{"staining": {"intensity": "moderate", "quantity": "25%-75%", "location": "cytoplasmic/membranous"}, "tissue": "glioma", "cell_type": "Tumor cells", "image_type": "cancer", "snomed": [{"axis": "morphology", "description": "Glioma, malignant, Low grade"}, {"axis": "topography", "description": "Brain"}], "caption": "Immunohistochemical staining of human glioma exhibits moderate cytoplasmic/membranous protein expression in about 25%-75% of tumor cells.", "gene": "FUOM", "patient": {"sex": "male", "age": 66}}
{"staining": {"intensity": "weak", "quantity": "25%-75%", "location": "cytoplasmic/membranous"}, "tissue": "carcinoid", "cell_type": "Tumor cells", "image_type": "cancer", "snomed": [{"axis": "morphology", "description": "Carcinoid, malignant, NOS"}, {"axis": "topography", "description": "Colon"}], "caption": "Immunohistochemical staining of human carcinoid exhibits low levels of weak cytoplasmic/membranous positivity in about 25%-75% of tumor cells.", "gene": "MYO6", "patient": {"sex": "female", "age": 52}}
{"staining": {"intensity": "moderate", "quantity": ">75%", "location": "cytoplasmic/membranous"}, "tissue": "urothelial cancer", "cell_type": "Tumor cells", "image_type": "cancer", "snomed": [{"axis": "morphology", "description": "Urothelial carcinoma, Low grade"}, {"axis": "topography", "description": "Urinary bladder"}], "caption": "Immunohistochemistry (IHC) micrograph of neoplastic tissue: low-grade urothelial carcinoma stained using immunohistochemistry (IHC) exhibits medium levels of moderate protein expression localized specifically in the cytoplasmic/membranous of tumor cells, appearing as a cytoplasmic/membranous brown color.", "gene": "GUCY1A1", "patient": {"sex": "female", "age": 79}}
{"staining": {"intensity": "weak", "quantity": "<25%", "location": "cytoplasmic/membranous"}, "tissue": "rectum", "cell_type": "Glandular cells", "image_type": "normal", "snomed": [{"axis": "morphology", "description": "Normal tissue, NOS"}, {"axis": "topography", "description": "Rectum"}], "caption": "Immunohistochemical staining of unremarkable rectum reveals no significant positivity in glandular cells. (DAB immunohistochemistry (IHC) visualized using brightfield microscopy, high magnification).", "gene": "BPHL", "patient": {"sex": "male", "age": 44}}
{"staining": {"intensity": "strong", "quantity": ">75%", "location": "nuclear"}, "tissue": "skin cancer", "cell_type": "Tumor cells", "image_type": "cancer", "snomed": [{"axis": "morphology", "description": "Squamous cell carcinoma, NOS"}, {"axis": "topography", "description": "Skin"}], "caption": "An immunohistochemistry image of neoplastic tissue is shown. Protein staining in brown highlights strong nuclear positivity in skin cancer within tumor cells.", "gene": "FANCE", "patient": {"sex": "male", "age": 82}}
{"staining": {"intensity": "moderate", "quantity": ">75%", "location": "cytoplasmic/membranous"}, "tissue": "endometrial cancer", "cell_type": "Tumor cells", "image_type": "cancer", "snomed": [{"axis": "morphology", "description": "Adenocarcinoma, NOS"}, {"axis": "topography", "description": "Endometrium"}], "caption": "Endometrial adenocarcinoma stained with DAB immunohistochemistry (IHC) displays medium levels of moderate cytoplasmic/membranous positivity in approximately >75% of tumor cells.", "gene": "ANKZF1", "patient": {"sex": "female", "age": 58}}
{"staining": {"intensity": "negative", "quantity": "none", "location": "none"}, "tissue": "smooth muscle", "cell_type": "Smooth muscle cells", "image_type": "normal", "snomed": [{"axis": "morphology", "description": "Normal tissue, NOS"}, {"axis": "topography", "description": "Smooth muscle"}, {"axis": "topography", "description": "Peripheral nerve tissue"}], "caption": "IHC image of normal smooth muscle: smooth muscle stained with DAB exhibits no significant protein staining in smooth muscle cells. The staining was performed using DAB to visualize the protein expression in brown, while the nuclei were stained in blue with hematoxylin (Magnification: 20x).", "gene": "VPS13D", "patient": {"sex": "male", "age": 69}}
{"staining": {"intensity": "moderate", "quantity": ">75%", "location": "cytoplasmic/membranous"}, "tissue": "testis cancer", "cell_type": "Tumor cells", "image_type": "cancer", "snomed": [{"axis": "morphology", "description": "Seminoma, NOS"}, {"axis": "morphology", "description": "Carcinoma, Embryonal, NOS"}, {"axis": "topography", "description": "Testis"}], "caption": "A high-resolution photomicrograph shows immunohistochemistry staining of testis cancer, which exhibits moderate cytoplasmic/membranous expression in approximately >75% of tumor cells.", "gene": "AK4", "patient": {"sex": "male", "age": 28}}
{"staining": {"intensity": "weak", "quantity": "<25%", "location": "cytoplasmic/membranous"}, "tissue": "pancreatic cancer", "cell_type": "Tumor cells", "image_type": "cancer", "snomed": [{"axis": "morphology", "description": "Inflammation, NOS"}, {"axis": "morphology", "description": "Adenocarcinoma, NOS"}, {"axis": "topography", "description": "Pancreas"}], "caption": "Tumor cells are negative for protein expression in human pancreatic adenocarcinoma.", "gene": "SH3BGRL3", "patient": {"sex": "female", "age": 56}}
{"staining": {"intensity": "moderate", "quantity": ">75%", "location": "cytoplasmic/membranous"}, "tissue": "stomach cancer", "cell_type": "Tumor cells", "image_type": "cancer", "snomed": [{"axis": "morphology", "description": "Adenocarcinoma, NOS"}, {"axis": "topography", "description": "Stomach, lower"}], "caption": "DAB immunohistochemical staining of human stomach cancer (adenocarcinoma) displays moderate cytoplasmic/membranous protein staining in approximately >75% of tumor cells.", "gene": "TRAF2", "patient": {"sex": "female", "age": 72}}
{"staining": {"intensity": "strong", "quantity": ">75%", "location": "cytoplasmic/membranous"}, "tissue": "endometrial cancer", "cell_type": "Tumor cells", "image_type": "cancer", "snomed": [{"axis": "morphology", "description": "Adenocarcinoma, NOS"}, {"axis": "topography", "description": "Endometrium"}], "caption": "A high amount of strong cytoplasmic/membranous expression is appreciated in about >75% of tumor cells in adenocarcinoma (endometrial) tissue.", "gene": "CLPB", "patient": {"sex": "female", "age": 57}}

* _About this exercise_
Output the data above in full and exactly.

* _Worked solution_
{"staining": {"intensity": "moderate", "quantity": "25%-75%", "location": "cytoplasmic/membranous"}, "tissue": "glioma", "cell_type": "Tumor cells", "image_type": "cancer", "snomed": [{"axis": "morphology", "description": "Glioma, malignant, Low grade"}, {"axis": "topography", "description": "Brain"}], "caption": "Immunohistochemical staining of human glioma exhibits moderate cytoplasmic/membranous protein expression in about 25%-75% of tumor cells.", "gene": "FUOM", "patient": {"sex": "male", "age": 66}}
{"staining": {"intensity": "weak", "quantity": "25%-75%", "location": "cytoplasmic/membranous"}, "tissue": "carcinoid", "cell_type": "Tumor cells", "image_type": "cancer", "snomed": [{"axis": "morphology", "description": "Carcinoid, malignant, NOS"}, {"axis": "topography", "description": "Colon"}], "caption": "Immunohistochemical staining of human carcinoid exhibits low levels of weak cytoplasmic/membranous positivity in about 25%-75% of tumor cells.", "gene": "MYO6", "patient": {"sex": "female", "age": 52}}
{"staining": {"intensity": "moderate", "quantity": ">75%", "location": "cytoplasmic/membranous"}, "tissue": "urothelial cancer", "cell_type": "Tumor cells", "image_type": "cancer", "snomed": [{"axis": "morphology", "description": "Urothelial carcinoma, Low grade"}, {"axis": "topography", "description": "Urinary bladder"}], "caption": "Immunohistochemistry (IHC) micrograph of neoplastic tissue: low-grade urothelial carcinoma stained using immunohistochemistry (IHC) exhibits medium levels of moderate protein expression localized specifically in the cytoplasmic/membranous of tumor cells, appearing as a cytoplasmic/membranous brown color.", "gene": "GUCY1A1", "patient": {"sex": "female", "age": 79}}
{"staining": {"intensity": "weak", "quantity": "<25%", "location": "cytoplasmic/membranous"}, "tissue": "rectum", "cell_type": "Glandular cells", "image_type": "normal", "snomed": [{"axis": "morphology", "description": "Normal tissue, NOS"}, {"axis": "topography", "description": "Rectum"}], "caption": "Immunohistochemical staining of unremarkable rectum reveals no significant positivity in glandular cells. (DAB immunohistochemistry (IHC) visualized using brightfield microscopy, high magnification).", "gene": "BPHL", "patient": {"sex": "male", "age": 44}}
{"staining": {"intensity": "strong", "quantity": ">75%", "location": "nuclear"}, "tissue": "skin cancer", "cell_type": "Tumor cells", "image_type": "cancer", "snomed": [{"axis": "morphology", "description": "Squamous cell carcinoma, NOS"}, {"axis": "topography", "description": "Skin"}], "caption": "An immunohistochemistry image of neoplastic tissue is shown. Protein staining in brown highlights strong nuclear positivity in skin cancer within tumor cells.", "gene": "FANCE", "patient": {"sex": "male", "age": 82}}
{"staining": {"intensity": "moderate", "quantity": ">75%", "location": "cytoplasmic/membranous"}, "tissue": "endometrial cancer", "cell_type": "Tumor cells", "image_type": "cancer", "snomed": [{"axis": "morphology", "description": "Adenocarcinoma, NOS"}, {"axis": "topography", "description": "Endometrium"}], "caption": "Endometrial adenocarcinoma stained with DAB immunohistochemistry (IHC) displays medium levels of moderate cytoplasmic/membranous positivity in approximately >75% of tumor cells.", "gene": "ANKZF1", "patient": {"sex": "female", "age": 58}}
{"staining": {"intensity": "negative", "quantity": "none", "location": "none"}, "tissue": "smooth muscle", "cell_type": "Smooth muscle cells", "image_type": "normal", "snomed": [{"axis": "morphology", "description": "Normal tissue, NOS"}, {"axis": "topography", "description": "Smooth muscle"}, {"axis": "topography", "description": "Peripheral nerve tissue"}], "caption": "IHC image of normal smooth muscle: smooth muscle stained with DAB exhibits no significant protein staining in smooth muscle cells. The staining was performed using DAB to visualize the protein expression in brown, while the nuclei were stained in blue with hematoxylin (Magnification: 20x).", "gene": "VPS13D", "patient": {"sex": "male", "age": 69}}
{"staining": {"intensity": "moderate", "quantity": ">75%", "location": "cytoplasmic/membranous"}, "tissue": "testis cancer", "cell_type": "Tumor cells", "image_type": "cancer", "snomed": [{"axis": "morphology", "description": "Seminoma, NOS"}, {"axis": "morphology", "description": "Carcinoma, Embryonal, NOS"}, {"axis": "topography", "description": "Testis"}], "caption": "A high-resolution photomicrograph shows immunohistochemistry staining of testis cancer, which exhibits moderate cytoplasmic/membranous expression in approximately >75% of tumor cells.", "gene": "AK4", "patient": {"sex": "male", "age": 28}}
{"staining": {"intensity": "weak", "quantity": "<25%", "location": "cytoplasmic/membranous"}, "tissue": "pancreatic cancer", "cell_type": "Tumor cells", "image_type": "cancer", "snomed": [{"axis": "morphology", "description": "Inflammation, NOS"}, {"axis": "morphology", "description": "Adenocarcinoma, NOS"}, {"axis": "topography", "description": "Pancreas"}], "caption": "Tumor cells are negative for protein expression in human pancreatic adenocarcinoma.", "gene": "SH3BGRL3", "patient": {"sex": "female", "age": 56}}
{"staining": {"intensity": "moderate", "quantity": ">75%", "location": "cytoplasmic/membranous"}, "tissue": "stomach cancer", "cell_type": "Tumor cells", "image_type": "cancer", "snomed": [{"axis": "morphology", "description": "Adenocarcinoma, NOS"}, {"axis": "topography", "description": "Stomach, lower"}], "caption": "DAB immunohistochemical staining of human stomach cancer (adenocarcinoma) displays moderate cytoplasmic/membranous protein staining in approximately >75% of tumor cells.", "gene": "TRAF2", "patient": {"sex": "female", "age": 72}}
{"staining": {"intensity": "strong", "quantity": ">75%", "location": "cytoplasmic/membranous"}, "tissue": "endometrial cancer", "cell_type": "Tumor cells", "image_type": "cancer", "snomed": [{"axis": "morphology", "description": "Adenocarcinoma, NOS"}, {"axis": "topography", "description": "Endometrium"}], "caption": "A high amount of strong cytoplasmic/membranous expression is appreciated in about >75% of tumor cells in adenocarcinoma (endometrial) tissue.", "gene": "CLPB", "patient": {"sex": "female", "age": 57}}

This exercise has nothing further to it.